Here’s one example of how detection analytics might work: A procurement request made at 3 a.m. in Singapore by an employee based in London could be flagged as questionable. But the security system could check a corporate travel app and see that the employee had a flight and hotel booked in Singapore and then approve the procurement.
Or, a totally different result might occur, depending on corporate policies, such as requiring a manager’s approval for the procurement.
Detection products
Detection products are abundant and are being updated with the newest technology by nearly every security vendor, analysts said. “There are well over a hundred vendors in this space, including all the major names like McAfee, Cisco and Symantec, down to newer ones like Phantom,” Ayoub said.
These products are deployed in the U.S. mainly by large banks, retailers, technology and defense-related companies, Litan said. Small and mid-tier companies have the option of hiring a managed service provider to provide detection services as part of a larger package of security products. Such service providers include large telecommunications companies, but also smaller cybersecurity firms like Cybereason and Crowdstrike, among others.

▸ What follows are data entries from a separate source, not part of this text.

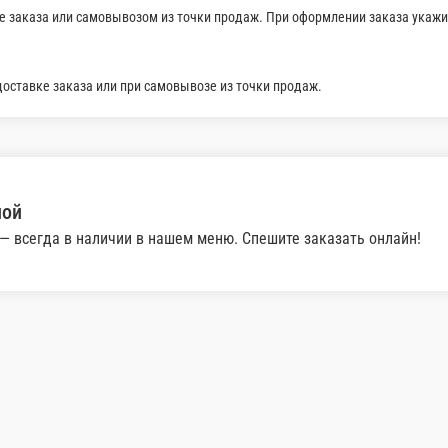
ной
ртофель фри жареный, огурец маринованный, соус карри, со
В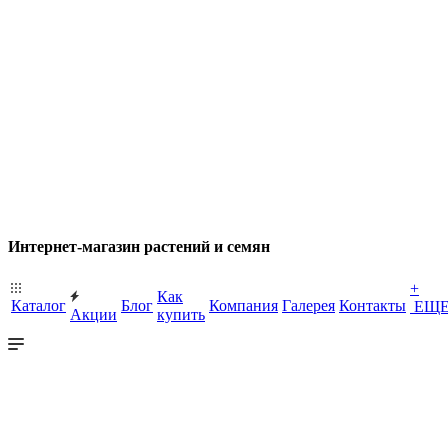
Интернет-магазин растений и семян
+
Как
Каталог
Блог
Компания
Галерея
Контакты
ЕЩ
Акции
купить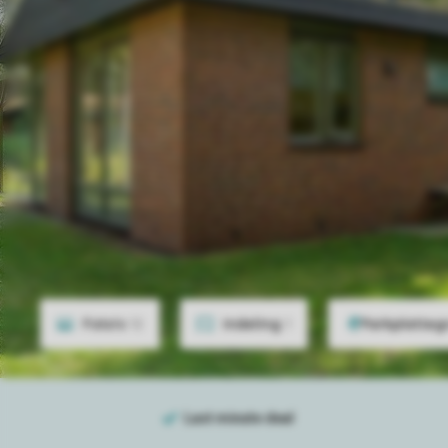
Foto's
12
Indeling
1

Gartner divides the detection technologies used by enterprises into three relatively new markets that incorporate advanced analytics. Endpoint [threat] detection and response (EDR) was more than a $600 million market in the U.S. in 2016. User and entity behavior analytics (UEBA) was a $100 million market last year. Network traffic analysis (NTA) is a third new area, but Gartner didn’t provide an estimate for the size of that market.
These newer detection markets can be compared to a much larger but older detection technology market called security information and event management (SIEM), which Gartner said reached about $1.6 billion in U.S. revenues in 2016. The major distinction between SIEM and the newer technologies is that SIEM is rules based, while newer detection systems rely on advanced analytics which typically, but not always, include machine learning software, Litan said.
Advice to security teams
A combination of newer detection tools with older prevention tools is how large enterprises are typically addressing their security needs.
“With security, there’s always room for improvement, and you’ll never solve all security problems,” Litan said. “You can’t only have prevention. You have to have detection, but there’s no silver bullet.”
Jack Gold, an analyst at J. Gold Associates, agreed. “It’s not really one or the other,” Gold said. “If you can find a hack quickly and shut it down, then you’ve essentially prevented a breach. The best approach is one that’s layered with both prevent and detect. Just to have one or the other isn’t as secure as deploying both. Many vendors are moving in that direction as well.”
Juniper’s Moar said it is “vital” for enterprises to have a detection tool that works well with their prevention and mediation software.
“Having a tool that shows threats is useless if you can’t counter those threats,” Moar said. “Software that seeks out new connections on the company network, making them visible to security detection and remediation, eliminates this problem.”
Before a company buys detection products, Litan said there are a series simple steps that can be taken to tighten up systems. That includes what may seem obvious: remove administrator privileges from end user accounts so that malware can’t be distributed throughout a system.
“There’s a lot you can do before spending more on detection as you wait for vendors to get smarter. My main piece of advice is you make sure you work closely with the vendors and make sure you have their current version,” Litan said.
Litan said vendors are working on developing automated detection tools that may eventually reduce a company’s heavy reliance on security analysts to track attacks.
Even so, Ayoub said security remains an ever-expanding field that will continue to rely on people power. “If a security event happens, a company will start collecting data around it, which still requires certain skill sets that aren’t generally available. We still need security analysts to track this stuff down.”